── Materials provided
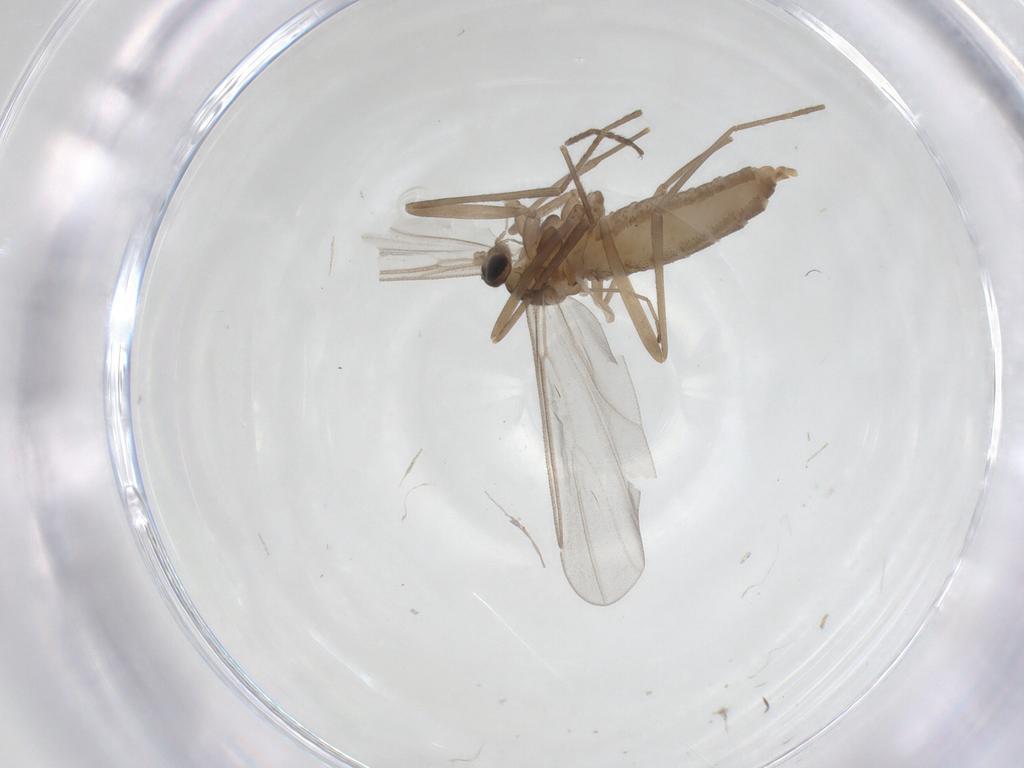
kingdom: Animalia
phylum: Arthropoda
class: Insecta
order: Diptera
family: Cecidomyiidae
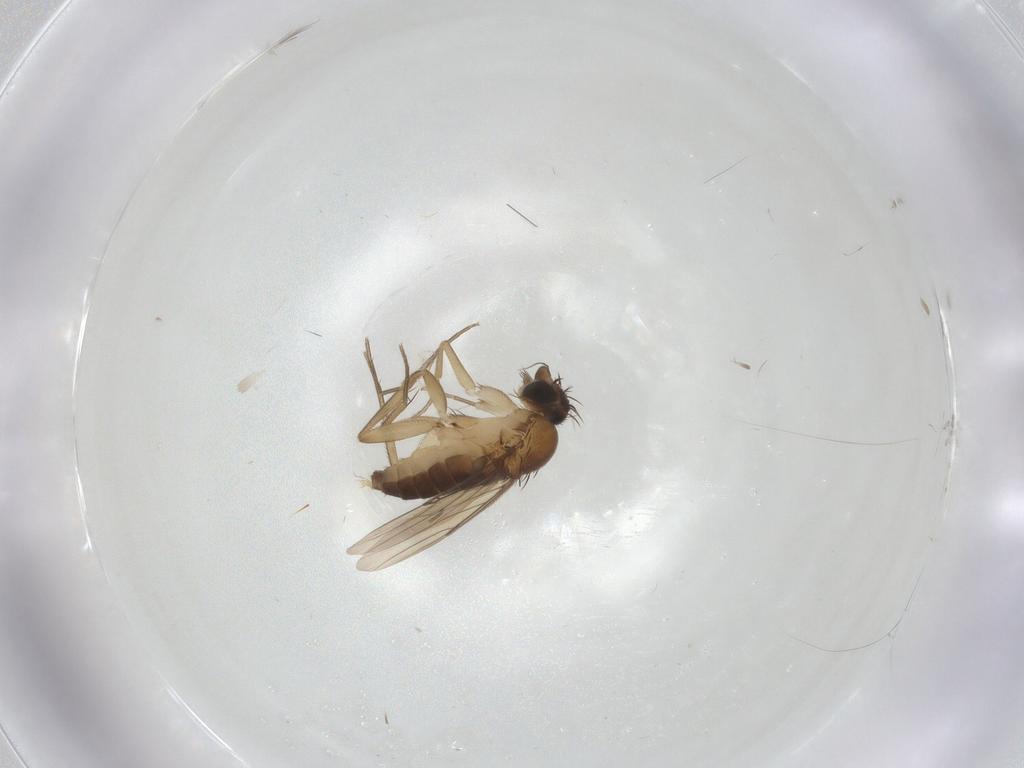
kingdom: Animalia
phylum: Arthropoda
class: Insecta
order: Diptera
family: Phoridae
────
Written exercise
Copy every line of text from the listing above word for word, leaving out the pictures.

Exercise solution
kingdom: Animalia
phylum: Arthropoda
class: Insecta
order: Diptera
family: Cecidomyiidae
kingdom: Animalia
phylum: Arthropoda
class: Insecta
order: Diptera
family: Phoridae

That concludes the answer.